Wir brauchen jetzt kein Bund-Länder-Treffen, sondern Klarheit darüber, welche Verordnungen – also Maskenpflicht, Abstandsregeln, Hygienekonzepte – durch Bundesrecht noch gedeckt sind. Auf diese Klarstellung durch den Bundesgesundheitsminister bzw. die Ampel warten wir – inzwischen liegt ein erster Entwurf vor. Und im Übrigen bin ich dafür, auch die Ergebnisse der Gesundheitsministerkonferenz der Länder abzuwarten. Sie treffen sich ja Donnerstag und Freitag.
Wenn die Verantwortung für Coronamaßnahmen jetzt wieder an die Länder geht – wird da nicht der vielbeschworene Flickenteppich noch bunter?
Der Begriff Flickenteppich gehört für mich zu den Unworten des Jahres. Wir haben entschieden, dass man auf lokales Geschehen lokal reagieren soll. Und siehe da, auf einmal reden alle wieder vom Flickenteppich. Wieso sollen in Schleswig-Holstein die gleichen Maßnahmen gelten wie in Hildburghausen, obwohl die Problemlage eine ganz andere ist?
Ein Beispiel: Die Testpflicht an Schulen. Die lief in Thüringen vor den Herbstferien aus. In Berlin dagegen müssen sich Schüler dreimal pro Woche testen, obwohl die Inzidenz niedriger ist. Das versteht doch niemand.
Wir haben in Thüringen einen wissenschaftlichen Beirat berufen, in dem alle Akteure sitzen. Und die haben uns klar gesagt: Hört auf, weiter die Kinder in eine Geiselhaft zu nehmen für die Entscheidung der Erwachsenen, die sich nicht impfen lassen. Fangt an, mehr Normalität in der Schule zu ermöglichen und dann einzugreifen, wenn etwas zu sehen ist. Also weg mit dem anlasslosen Testen. Auf einmal verlangen alle wieder, dass anlasslos getestet wird. Verstehe ich nicht. In den Betrieben soll nicht getestet werden, aber die Kinder, die sollen diejenigen sein, die dann permanent getestet werden?
Das Infektionsgeschehen ist gerade unter Kindern und Jugendlichen enorm hoch.
Wir haben aktuell Ferien, die Schulen sind geschlossen und trotzdem steigen unsere Infektionen. Wir haben ein diffuses Infektionsgeschehen, das breit durchs ganze Land geht. Das Einzige, was mich etwas ruhiger sein lässt, ist, dass die intensivmedizinischen Behandlungen nicht so überdynamisch ansteigen wie vor einem Jahr. Aber wir haben auch auf diese Entwicklung ein scharfes Auge, denn die Krankenhäuser hatten schon vor Corona Schieflagen.
Thüringen hat bundesweit die höchste Inzidenz mit über 350 Neuinfektionen auf 100.000 Einwohner:innen. Schließen Sie einen neuen Lockdown eigentlich aus?

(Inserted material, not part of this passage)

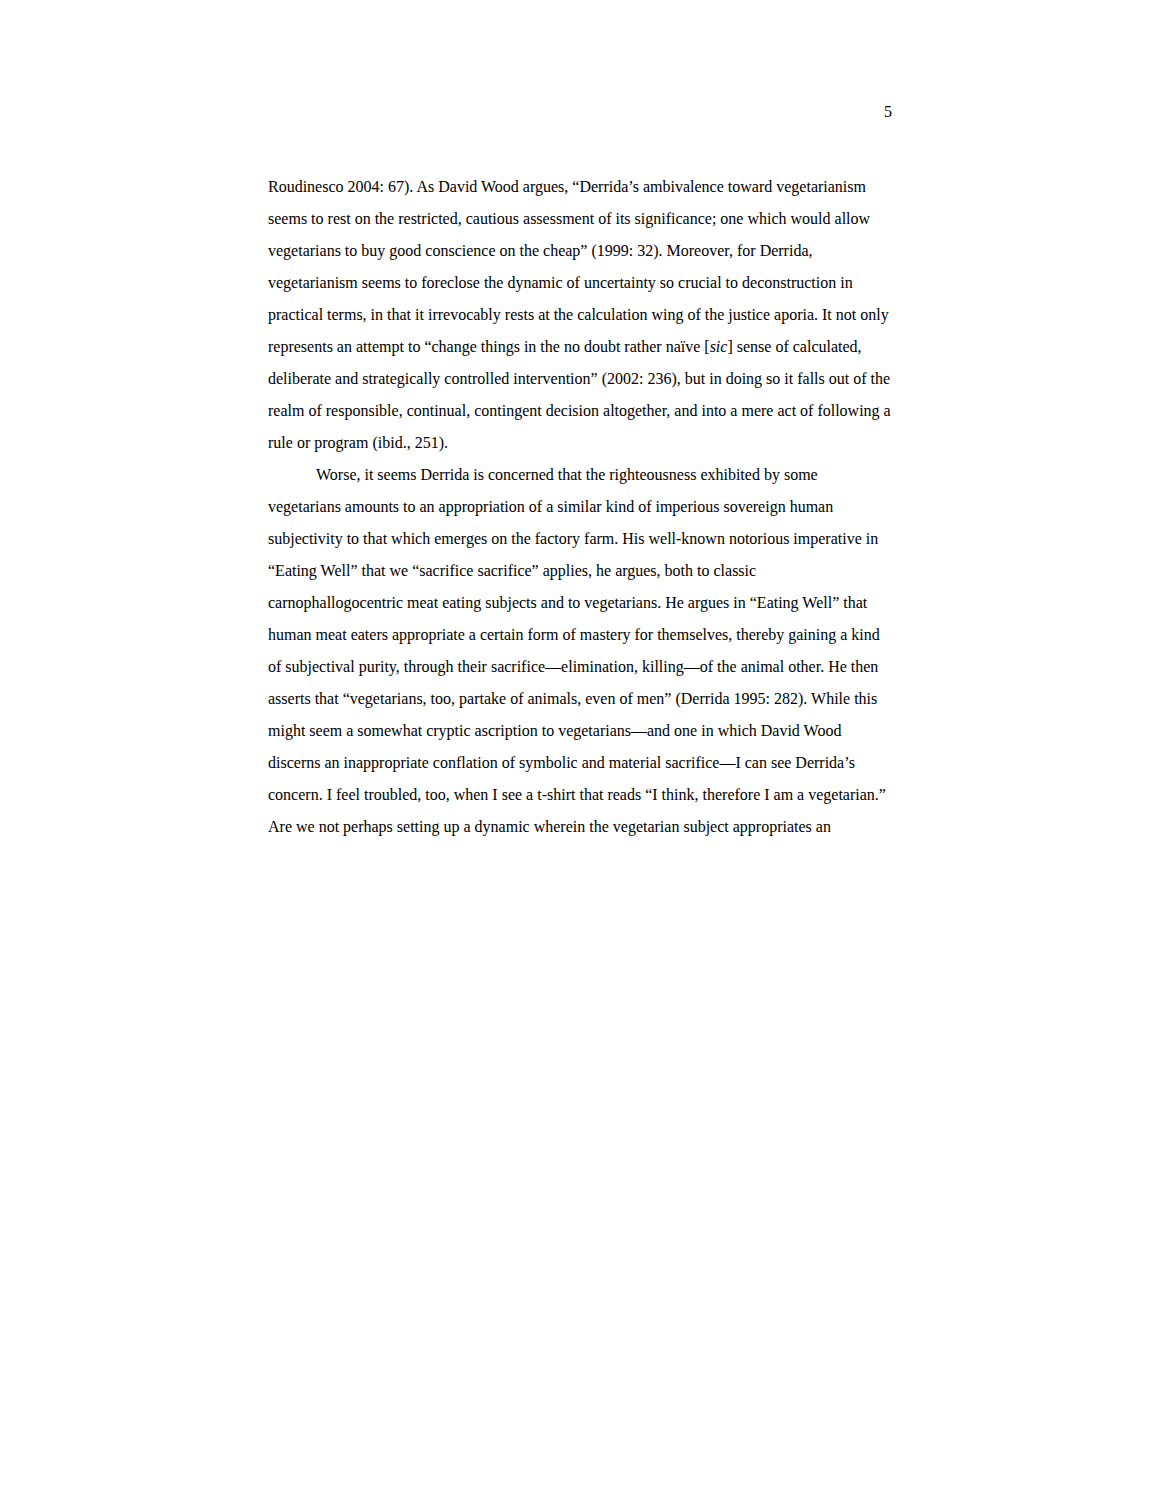5
Roudinesco 2004: 67). As David Wood argues, “Derrida’s ambivalence toward vegetarianism seems to rest on the restricted, cautious assessment of its significance; one which would allow vegetarians to buy good conscience on the cheap” (1999: 32). Moreover, for Derrida, vegetarianism seems to foreclose the dynamic of uncertainty so crucial to deconstruction in practical terms, in that it irrevocably rests at the calculation wing of the justice aporia. It not only represents an attempt to “change things in the no doubt rather naïve [sic] sense of calculated, deliberate and strategically controlled intervention” (2002: 236), but in doing so it falls out of the realm of responsible, continual, contingent decision altogether, and into a mere act of following a rule or program (ibid., 251).
Worse, it seems Derrida is concerned that the righteousness exhibited by some vegetarians amounts to an appropriation of a similar kind of imperious sovereign human subjectivity to that which emerges on the factory farm. His well-known notorious imperative in “Eating Well” that we “sacrifice sacrifice” applies, he argues, both to classic carnophallogocentric meat eating subjects and to vegetarians. He argues in “Eating Well” that human meat eaters appropriate a certain form of mastery for themselves, thereby gaining a kind of subjectival purity, through their sacrifice—elimination, killing—of the animal other. He then asserts that “vegetarians, too, partake of animals, even of men” (Derrida 1995: 282). While this might seem a somewhat cryptic ascription to vegetarians—and one in which David Wood discerns an inappropriate conflation of symbolic and material sacrifice—I can see Derrida’s concern. I feel troubled, too, when I see a t-shirt that reads “I think, therefore I am a vegetarian.” Are we not perhaps setting up a dynamic wherein the vegetarian subject appropriates an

Ich rechne nicht mit einem allgemeinen Lockdown. Aber möglicherweise mit neuen Anordnungen, zum Beispiel einer Testpflicht beim Betreten von Altenheimen. Aber im Mittelpunkt der Maßnahmen steht die Impfung. Wir haben unsere Impfstationen in Thüringen offen gelassen, obwohl uns Herr Spahn das Geld dafür entzogen hat. Und haben jetzt entschieden, allen Menschen eine Boosterimpfung bereits nach fünf Monaten zu ermöglichen.
Thüringen hat eine der niedrigsten Impfquoten. Gerade mal 60 Prozent der Bevölkerung sind geimpft. Wie motivieren Sie mehr Leute dazu, sich impfen zu lassen?
Zum Beispiel mit Bratwurst. Kein Witz. Während wir sprechen, bin ich in Sonneberg. Als die Sonneberger Bratwürste angeboten haben, war die Schlange vor dem Impfzentrum tatsächlich so lang, dass die Menschen über den Marktplatz standen. Die Impfquote steigt aber auch durch die Entscheidung der Gesundheitsministerin, die Boosterimpfung für alle zu öffnen. Das beobachten wir seit einigen Tagen.
Wie sehr schadet es, wenn eine prominente Politikerin ihrer Partei ihre Impfskepsis in Talkshows vorträgt?
Fragen zu Frau Wagenknecht beantworte ich nicht. Und ansonsten werbe ich für Impfen, Impfen, Impfen. Ich habe mir in dieser Woche meine dritte Impfung abgeholt und das mit einem Werbefeldzug verbunden. Ich stehe zum Impfen.